- Task goal: Could you put the stretch of the records below from the line that contains "left elbow: (503, 314, -7)" through the line that contains "left ankle: (143, 549, 9)" into a Markdown table with the columns Row and Line, numbering each row? Skip blank lines and leave the pictures out.

- Task data:
+++

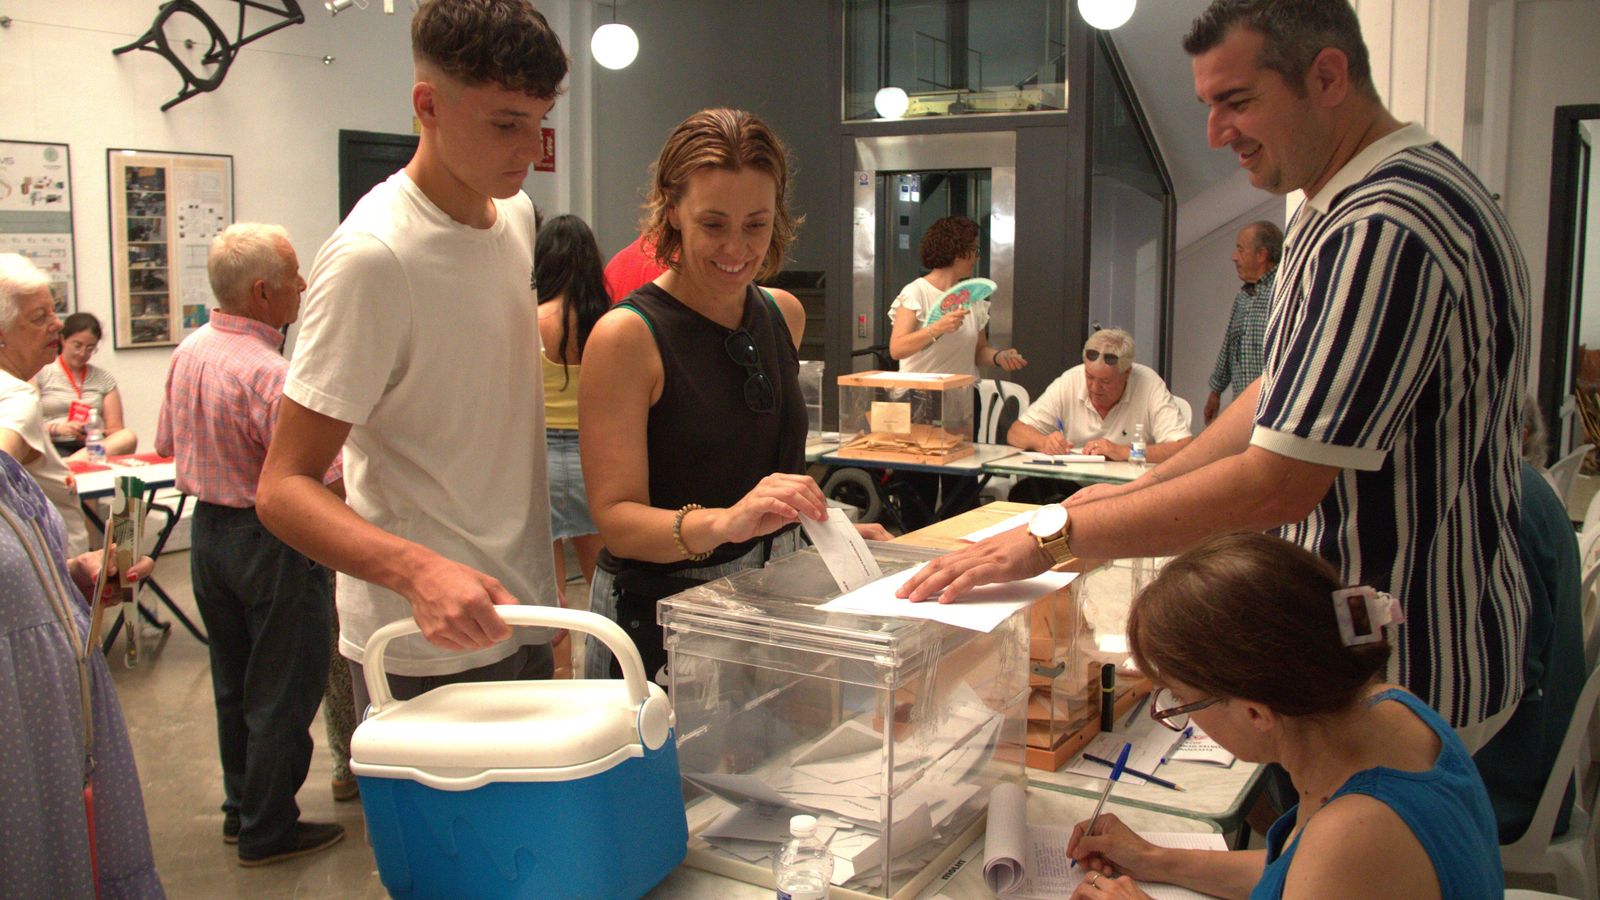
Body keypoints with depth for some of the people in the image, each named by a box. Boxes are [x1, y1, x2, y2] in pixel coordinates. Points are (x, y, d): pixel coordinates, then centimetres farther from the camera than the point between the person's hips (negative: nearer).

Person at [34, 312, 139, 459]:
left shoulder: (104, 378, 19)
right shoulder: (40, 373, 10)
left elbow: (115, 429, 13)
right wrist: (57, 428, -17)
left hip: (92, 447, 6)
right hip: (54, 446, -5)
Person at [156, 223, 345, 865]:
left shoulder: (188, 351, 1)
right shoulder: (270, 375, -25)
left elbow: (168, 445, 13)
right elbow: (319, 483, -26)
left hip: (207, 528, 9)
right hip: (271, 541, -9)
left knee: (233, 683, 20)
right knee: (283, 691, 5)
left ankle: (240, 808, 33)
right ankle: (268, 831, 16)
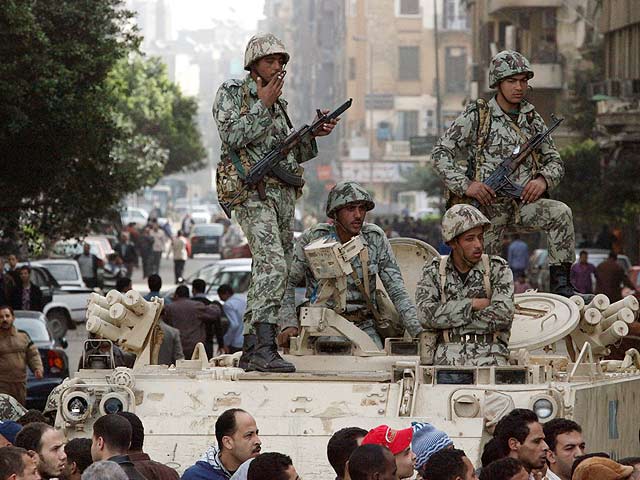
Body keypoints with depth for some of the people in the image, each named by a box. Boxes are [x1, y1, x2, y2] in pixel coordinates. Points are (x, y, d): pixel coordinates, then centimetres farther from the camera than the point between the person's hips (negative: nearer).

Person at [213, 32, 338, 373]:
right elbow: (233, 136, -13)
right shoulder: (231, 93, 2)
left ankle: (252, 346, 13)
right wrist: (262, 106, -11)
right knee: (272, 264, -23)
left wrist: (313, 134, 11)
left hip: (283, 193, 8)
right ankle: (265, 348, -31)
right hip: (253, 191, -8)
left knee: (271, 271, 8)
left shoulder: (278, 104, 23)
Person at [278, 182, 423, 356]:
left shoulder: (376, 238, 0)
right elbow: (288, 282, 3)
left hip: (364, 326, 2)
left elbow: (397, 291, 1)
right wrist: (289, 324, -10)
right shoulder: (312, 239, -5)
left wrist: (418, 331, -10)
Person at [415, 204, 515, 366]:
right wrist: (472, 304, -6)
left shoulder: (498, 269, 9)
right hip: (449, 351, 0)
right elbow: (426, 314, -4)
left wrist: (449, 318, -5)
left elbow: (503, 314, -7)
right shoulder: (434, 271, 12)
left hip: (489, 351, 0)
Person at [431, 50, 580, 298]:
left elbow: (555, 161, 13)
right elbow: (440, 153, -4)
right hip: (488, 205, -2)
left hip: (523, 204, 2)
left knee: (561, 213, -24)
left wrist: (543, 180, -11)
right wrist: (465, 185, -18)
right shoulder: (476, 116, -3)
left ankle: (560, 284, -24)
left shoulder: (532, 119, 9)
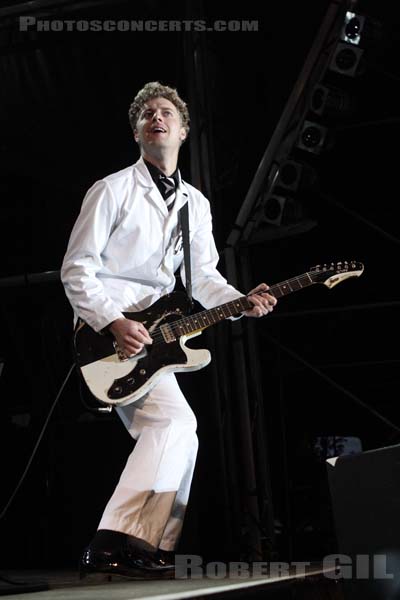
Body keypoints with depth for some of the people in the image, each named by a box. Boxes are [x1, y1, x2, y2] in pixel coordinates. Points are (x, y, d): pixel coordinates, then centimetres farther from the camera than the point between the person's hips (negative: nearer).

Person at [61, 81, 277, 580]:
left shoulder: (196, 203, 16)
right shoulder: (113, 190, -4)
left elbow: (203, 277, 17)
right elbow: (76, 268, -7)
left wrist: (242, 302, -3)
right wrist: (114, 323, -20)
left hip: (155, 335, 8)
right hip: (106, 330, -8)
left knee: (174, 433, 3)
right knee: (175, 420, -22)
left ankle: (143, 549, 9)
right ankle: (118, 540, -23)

+++

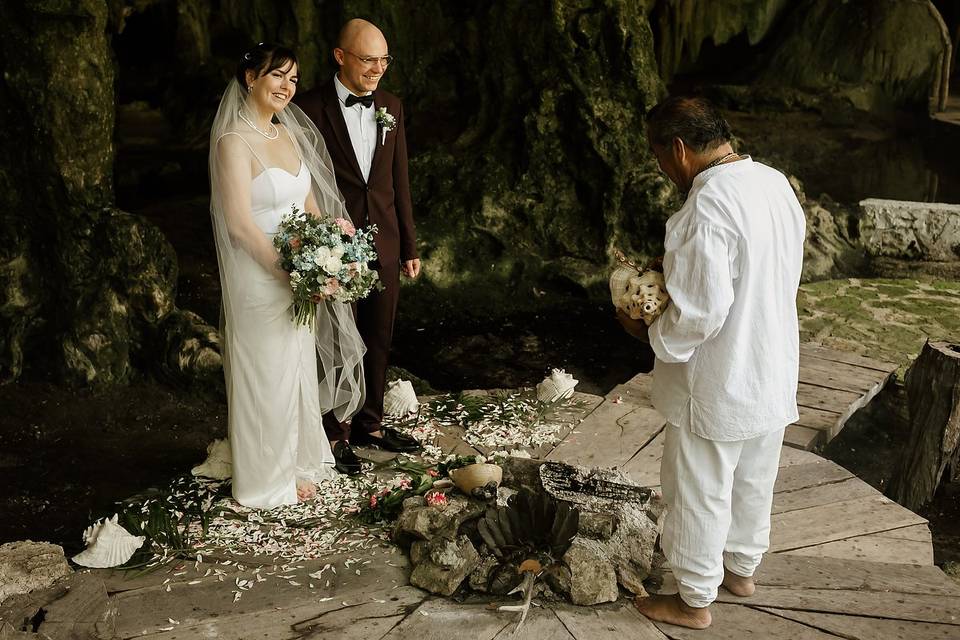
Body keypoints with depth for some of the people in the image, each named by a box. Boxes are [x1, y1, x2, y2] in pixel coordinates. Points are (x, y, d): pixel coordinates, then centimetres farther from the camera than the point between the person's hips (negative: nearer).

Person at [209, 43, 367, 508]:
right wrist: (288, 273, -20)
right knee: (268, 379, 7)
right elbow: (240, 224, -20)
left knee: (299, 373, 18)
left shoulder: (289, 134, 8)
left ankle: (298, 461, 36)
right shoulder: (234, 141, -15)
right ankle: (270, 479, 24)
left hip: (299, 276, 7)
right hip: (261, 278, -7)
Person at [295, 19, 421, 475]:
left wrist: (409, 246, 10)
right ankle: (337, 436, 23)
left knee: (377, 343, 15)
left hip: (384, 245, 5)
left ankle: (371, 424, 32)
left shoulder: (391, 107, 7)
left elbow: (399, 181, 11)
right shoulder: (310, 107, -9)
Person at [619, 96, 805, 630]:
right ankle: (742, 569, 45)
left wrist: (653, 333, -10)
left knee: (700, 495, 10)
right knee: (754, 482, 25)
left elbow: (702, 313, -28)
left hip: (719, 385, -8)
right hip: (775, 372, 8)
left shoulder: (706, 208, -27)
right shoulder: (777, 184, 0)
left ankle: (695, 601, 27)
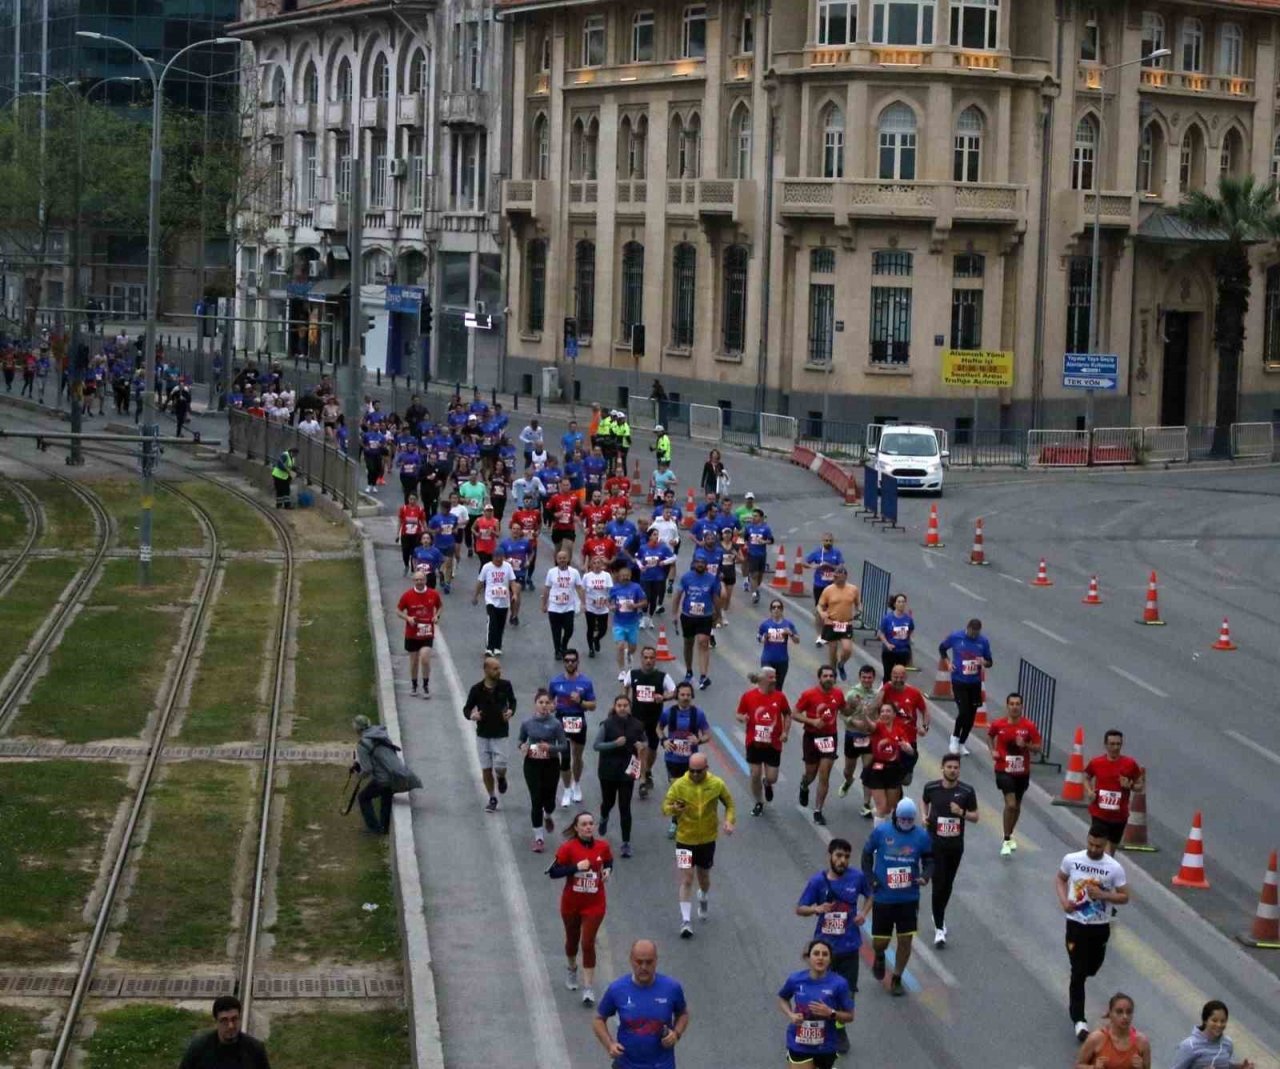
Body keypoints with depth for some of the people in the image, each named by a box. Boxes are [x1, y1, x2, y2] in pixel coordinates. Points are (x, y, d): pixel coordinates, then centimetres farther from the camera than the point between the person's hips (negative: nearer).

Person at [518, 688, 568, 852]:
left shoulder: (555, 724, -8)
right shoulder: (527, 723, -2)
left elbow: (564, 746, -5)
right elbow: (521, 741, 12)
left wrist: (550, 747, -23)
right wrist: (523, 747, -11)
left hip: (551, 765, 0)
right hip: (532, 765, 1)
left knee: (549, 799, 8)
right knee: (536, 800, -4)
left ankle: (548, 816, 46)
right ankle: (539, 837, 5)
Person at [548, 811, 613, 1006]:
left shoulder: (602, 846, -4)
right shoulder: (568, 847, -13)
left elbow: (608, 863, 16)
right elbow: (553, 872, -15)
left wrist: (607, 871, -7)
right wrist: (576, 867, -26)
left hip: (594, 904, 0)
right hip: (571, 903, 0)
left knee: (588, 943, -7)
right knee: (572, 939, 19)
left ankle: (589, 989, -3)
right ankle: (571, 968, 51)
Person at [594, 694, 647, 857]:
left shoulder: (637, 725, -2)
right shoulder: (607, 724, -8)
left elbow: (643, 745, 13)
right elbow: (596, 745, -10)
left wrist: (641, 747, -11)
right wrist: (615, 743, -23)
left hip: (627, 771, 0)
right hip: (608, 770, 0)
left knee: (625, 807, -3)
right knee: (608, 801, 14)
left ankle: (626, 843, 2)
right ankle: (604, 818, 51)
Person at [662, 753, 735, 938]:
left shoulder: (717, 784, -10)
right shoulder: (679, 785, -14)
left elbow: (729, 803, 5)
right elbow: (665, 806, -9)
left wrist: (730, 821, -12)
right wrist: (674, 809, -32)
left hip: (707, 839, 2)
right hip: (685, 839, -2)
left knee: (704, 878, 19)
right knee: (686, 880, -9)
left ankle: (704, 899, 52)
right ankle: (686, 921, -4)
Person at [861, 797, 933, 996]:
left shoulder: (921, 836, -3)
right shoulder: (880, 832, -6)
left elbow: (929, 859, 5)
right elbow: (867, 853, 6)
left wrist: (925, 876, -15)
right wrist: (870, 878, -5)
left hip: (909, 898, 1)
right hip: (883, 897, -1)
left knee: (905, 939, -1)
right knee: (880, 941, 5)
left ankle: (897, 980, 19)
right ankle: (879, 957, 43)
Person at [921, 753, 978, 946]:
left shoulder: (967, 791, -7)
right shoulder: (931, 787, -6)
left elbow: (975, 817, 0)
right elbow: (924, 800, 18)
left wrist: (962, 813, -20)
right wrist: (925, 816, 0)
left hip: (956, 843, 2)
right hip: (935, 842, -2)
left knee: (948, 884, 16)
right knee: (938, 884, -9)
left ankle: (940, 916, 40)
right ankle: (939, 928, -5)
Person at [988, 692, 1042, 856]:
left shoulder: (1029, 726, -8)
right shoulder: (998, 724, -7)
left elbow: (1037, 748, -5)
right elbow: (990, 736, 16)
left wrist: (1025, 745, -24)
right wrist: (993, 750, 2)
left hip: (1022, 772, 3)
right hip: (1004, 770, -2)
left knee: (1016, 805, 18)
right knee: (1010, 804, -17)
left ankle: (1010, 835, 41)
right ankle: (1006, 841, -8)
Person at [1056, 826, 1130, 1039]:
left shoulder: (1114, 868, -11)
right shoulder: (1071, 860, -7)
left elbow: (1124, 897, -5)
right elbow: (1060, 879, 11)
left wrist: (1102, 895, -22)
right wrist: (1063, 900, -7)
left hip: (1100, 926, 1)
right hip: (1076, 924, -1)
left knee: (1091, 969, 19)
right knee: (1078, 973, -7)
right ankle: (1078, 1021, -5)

+++

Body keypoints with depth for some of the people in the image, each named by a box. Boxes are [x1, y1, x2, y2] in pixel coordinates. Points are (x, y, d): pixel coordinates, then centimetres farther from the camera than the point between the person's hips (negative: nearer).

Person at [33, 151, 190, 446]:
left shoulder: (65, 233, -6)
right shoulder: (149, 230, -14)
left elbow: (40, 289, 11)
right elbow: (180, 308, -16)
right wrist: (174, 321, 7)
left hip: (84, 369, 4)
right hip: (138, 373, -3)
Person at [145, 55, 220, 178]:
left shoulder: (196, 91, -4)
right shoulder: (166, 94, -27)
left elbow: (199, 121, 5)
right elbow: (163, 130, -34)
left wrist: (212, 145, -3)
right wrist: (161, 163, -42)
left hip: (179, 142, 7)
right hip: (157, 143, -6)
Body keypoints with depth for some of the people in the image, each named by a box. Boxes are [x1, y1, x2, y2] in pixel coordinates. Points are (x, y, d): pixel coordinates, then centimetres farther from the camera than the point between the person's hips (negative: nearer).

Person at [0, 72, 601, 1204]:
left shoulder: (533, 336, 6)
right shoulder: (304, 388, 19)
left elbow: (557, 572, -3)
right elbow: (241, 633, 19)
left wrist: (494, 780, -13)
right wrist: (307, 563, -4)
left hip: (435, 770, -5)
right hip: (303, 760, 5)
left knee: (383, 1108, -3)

+++

- Worked solution:
| Row | Line |
|---|---|
| 1 | left elbow: (503, 314, -7) |
| 2 | right shoulder: (434, 271, 12) |
| 3 | left hip: (489, 351, 0) |
| 4 | Person at [431, 50, 580, 298]: |
| 5 | left elbow: (555, 161, 13) |
| 6 | right elbow: (440, 153, -4) |
| 7 | right hip: (488, 205, -2) |
| 8 | left hip: (523, 204, 2) |
| 9 | left knee: (561, 213, -24) |
| 10 | left wrist: (543, 180, -11) |
| 11 | right wrist: (465, 185, -18) |
| 12 | right shoulder: (476, 116, -3) |
| 13 | left ankle: (560, 284, -24) |
| 14 | left shoulder: (532, 119, 9) |
| 15 | Body keypoints with depth for some of the people in the image, each named by a box. Boxes are [x1, y1, x2, y2] in pixel coordinates. Points are (x, y, d): pixel coordinates, then centimetres farther from the camera than the point between the person's hips (negative: nearer). |
| 16 | Person at [61, 81, 277, 580]: |
| 17 | left shoulder: (196, 203, 16) |
| 18 | right shoulder: (113, 190, -4) |
| 19 | left elbow: (203, 277, 17) |
| 20 | right elbow: (76, 268, -7) |
| 21 | left wrist: (242, 302, -3) |
| 22 | right wrist: (114, 323, -20) |
| 23 | left hip: (155, 335, 8) |
| 24 | right hip: (106, 330, -8) |
| 25 | left knee: (174, 433, 3) |
| 26 | right knee: (175, 420, -22) |
| 27 | left ankle: (143, 549, 9) |